Polygon reports that the issues around TT Games’ ‘culture of crunch’ date right back to its formation in 2005 from when the success of the LEGO video games prompted the development and release of a new title every year.

It is further reported that the year after Warner Bros. completed their takeover 2007 of TT Games, a company-wide satisfaction survey achieved the lowest results in the history of the company at the time, but that no changes addressing salaries or schedules or the crunch culture were made.

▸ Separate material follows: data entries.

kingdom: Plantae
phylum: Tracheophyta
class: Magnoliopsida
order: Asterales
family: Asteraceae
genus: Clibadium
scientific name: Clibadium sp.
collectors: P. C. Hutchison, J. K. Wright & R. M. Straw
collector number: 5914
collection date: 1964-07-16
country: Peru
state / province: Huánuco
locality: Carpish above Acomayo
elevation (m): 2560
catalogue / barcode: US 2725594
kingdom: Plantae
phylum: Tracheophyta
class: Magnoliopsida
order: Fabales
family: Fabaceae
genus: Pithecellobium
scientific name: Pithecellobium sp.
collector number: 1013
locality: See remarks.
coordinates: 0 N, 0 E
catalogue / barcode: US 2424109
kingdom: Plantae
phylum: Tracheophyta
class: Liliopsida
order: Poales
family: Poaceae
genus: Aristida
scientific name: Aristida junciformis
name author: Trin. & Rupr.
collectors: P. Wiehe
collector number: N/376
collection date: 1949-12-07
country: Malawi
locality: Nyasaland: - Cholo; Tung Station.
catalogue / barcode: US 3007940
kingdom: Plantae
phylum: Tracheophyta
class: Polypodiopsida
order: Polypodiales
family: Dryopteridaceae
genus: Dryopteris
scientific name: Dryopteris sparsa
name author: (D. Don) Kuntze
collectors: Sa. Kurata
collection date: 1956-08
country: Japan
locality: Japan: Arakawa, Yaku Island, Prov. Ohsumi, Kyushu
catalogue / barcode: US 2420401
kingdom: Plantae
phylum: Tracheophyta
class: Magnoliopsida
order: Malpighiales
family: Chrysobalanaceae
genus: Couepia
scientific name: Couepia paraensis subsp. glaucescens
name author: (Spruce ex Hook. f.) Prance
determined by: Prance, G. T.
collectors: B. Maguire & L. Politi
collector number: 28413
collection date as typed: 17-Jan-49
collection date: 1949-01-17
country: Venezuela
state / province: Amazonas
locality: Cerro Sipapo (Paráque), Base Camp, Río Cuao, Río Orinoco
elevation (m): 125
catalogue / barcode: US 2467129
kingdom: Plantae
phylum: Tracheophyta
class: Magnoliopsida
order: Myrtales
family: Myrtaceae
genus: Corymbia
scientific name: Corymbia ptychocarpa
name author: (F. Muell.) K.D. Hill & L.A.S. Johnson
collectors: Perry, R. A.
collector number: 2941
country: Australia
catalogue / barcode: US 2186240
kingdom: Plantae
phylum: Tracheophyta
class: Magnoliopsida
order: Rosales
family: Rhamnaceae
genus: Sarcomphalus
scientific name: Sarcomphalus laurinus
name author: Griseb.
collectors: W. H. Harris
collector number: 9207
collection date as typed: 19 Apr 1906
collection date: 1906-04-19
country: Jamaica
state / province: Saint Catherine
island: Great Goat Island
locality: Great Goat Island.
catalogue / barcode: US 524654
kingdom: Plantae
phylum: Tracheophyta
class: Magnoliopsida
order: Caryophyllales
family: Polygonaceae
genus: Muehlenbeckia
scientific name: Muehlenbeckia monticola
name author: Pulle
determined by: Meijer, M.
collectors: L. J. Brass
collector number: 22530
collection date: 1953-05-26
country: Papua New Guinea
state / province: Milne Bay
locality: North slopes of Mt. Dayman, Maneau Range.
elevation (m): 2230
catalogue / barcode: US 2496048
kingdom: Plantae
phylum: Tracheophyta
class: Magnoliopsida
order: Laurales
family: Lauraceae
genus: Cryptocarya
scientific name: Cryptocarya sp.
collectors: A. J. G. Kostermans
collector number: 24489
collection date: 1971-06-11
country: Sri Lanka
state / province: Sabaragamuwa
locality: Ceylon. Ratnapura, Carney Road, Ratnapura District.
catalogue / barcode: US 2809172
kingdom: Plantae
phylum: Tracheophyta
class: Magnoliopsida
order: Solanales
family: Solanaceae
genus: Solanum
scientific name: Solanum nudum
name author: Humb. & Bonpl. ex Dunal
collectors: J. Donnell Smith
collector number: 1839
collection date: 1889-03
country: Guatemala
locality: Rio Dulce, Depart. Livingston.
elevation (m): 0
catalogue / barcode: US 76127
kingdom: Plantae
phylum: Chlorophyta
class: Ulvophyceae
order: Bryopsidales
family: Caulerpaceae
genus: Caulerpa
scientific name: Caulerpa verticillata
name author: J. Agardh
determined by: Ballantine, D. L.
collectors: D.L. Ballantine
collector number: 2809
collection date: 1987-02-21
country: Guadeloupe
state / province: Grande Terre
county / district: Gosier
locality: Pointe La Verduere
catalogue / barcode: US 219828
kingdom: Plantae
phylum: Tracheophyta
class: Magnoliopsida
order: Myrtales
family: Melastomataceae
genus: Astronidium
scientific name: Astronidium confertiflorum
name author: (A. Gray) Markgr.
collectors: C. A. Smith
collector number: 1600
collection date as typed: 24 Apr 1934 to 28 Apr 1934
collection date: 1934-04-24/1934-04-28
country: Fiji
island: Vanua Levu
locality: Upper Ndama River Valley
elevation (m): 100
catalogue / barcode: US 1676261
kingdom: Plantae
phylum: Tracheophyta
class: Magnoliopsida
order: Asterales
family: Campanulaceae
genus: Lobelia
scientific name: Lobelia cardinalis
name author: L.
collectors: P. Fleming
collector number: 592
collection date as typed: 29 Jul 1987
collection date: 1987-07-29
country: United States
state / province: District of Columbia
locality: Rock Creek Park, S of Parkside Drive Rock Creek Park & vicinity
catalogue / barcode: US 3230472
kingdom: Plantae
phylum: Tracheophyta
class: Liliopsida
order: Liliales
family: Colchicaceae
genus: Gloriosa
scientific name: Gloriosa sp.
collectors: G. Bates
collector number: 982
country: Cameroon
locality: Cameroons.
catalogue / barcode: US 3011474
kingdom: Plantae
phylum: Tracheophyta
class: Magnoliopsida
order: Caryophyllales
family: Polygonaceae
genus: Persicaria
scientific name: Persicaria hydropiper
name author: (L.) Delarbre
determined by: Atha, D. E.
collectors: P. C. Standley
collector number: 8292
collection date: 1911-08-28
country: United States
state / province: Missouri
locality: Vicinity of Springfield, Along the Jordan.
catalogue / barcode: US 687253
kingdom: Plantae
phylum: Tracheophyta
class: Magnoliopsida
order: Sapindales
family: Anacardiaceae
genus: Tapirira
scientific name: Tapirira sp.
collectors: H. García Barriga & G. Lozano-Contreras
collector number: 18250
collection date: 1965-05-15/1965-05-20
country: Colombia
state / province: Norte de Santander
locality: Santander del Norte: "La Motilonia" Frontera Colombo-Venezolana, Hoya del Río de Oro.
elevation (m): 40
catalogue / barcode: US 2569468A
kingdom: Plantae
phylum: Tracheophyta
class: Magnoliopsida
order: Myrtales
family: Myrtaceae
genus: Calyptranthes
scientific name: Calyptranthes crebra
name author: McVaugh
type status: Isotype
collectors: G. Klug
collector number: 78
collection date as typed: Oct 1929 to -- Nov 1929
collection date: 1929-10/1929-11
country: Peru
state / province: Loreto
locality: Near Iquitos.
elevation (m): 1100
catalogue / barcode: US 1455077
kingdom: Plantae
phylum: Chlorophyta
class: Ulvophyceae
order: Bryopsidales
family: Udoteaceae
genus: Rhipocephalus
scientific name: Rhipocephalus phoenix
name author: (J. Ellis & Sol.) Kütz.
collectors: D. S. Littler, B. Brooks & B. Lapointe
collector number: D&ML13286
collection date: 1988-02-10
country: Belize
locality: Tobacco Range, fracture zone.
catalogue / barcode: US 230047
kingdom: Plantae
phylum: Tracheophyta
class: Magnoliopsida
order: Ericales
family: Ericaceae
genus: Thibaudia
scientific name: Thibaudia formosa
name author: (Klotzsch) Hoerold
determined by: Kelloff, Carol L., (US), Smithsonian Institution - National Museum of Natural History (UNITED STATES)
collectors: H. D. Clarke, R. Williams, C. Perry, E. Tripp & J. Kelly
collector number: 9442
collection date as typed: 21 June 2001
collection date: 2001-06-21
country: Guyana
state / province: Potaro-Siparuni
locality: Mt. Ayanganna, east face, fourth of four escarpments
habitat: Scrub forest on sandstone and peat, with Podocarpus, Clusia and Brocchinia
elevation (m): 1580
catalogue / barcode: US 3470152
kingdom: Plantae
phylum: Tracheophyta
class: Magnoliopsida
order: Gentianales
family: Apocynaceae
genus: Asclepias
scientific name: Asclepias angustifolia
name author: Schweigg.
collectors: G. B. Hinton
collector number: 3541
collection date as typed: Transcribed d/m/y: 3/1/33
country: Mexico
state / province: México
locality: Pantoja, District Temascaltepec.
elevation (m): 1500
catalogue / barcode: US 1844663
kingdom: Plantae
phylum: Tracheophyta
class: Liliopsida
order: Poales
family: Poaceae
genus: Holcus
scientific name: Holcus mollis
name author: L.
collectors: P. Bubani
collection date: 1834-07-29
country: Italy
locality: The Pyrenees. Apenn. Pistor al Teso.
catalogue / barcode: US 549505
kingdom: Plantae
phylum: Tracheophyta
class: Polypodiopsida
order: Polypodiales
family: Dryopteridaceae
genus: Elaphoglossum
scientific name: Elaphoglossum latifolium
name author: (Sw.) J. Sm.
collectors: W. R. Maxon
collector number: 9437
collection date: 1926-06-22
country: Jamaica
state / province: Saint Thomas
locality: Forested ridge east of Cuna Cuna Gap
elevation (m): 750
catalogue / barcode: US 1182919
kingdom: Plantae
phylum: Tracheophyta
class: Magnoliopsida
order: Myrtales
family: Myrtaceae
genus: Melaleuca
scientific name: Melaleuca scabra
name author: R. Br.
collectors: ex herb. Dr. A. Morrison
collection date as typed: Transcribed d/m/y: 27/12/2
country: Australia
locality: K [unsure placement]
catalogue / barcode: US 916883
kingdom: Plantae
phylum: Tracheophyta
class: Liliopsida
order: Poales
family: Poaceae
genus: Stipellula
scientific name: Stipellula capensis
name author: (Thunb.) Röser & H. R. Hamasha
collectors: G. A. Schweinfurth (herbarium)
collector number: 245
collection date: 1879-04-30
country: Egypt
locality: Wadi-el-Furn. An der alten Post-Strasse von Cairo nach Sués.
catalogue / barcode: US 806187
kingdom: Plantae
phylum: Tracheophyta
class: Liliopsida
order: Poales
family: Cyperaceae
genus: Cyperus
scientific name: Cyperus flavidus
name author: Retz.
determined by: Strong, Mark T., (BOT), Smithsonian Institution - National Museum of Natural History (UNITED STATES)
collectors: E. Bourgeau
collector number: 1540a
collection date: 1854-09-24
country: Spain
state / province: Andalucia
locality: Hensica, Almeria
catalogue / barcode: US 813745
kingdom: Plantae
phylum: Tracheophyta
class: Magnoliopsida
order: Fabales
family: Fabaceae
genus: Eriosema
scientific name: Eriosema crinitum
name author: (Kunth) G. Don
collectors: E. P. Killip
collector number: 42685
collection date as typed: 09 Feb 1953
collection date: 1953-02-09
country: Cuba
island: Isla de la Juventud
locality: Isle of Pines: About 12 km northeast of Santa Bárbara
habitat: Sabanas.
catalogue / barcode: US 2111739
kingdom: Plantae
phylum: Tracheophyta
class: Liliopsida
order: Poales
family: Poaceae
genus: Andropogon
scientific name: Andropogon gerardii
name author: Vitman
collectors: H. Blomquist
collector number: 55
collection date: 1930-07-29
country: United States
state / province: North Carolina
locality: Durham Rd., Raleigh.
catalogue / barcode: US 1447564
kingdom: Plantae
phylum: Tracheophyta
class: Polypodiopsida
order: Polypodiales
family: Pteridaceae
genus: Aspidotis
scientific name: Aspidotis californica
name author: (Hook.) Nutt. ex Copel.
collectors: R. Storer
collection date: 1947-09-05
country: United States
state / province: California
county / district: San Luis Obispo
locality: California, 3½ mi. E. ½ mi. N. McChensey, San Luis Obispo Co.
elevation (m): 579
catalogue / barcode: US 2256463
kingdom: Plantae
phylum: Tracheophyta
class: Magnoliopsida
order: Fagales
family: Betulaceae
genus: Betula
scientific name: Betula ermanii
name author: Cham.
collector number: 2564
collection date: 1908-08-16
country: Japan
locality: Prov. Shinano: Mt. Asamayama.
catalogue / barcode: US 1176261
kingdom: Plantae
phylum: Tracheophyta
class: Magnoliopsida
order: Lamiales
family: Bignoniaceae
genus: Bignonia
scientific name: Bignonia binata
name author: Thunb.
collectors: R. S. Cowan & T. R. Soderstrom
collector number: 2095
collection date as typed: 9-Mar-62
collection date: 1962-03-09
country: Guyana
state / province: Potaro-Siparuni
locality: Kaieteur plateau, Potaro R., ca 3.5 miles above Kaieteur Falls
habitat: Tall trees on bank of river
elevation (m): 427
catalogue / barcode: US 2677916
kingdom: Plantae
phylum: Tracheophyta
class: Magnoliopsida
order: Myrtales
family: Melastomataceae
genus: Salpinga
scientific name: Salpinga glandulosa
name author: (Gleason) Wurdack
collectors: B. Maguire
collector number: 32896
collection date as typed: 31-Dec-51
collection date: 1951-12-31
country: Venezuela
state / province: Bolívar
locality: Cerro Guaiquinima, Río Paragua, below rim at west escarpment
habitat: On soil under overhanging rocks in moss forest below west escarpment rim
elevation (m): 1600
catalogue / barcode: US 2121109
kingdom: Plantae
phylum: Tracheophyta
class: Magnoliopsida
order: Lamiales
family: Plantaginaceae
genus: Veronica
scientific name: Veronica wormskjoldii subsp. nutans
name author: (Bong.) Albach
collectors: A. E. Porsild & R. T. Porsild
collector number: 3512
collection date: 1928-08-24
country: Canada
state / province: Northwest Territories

Creative Director Jon Burton is alleged to have yelled at staff who would try to leave their desks on time at the end of the day, whilst the expectation around overtime apparently continued under Burton’s successors David Dootson (2013-2018) and Paul Flanagan (2018-2020). TT Games staff recall to Polygon breaking down at the end of working days, and coined that they were suffering from ‘PTTSD’, such were the stresses they were under.

“I can’t respond to these points as I have continuing obligations to TT that I don’t want to risk breaking (for example – confidentiality and non-disparagement),” said Burton when reached for comment by Polygon.

“I can clarify a couple of things for you though. I founded the company [Traveller’s Tales] in 1989 and was the owner of TT Games until I sold it to Warner Bros. in 2007. I moved to California in 2013, at which point my job title first changed to Creative Executive, and then later to Creative Executive Advisor, and as you can imagine, any insight into the day to day running of the studio ended when I moved.”

The reported information has not otherwise been commented on at this time by TT Games or Warner Bros. However, these allegations follow several employees of TT Games leaving the company last year to form a new studio, including one who described working on LEGO Star Wars: The Skywalker Saga as both ‘fun and miserable’.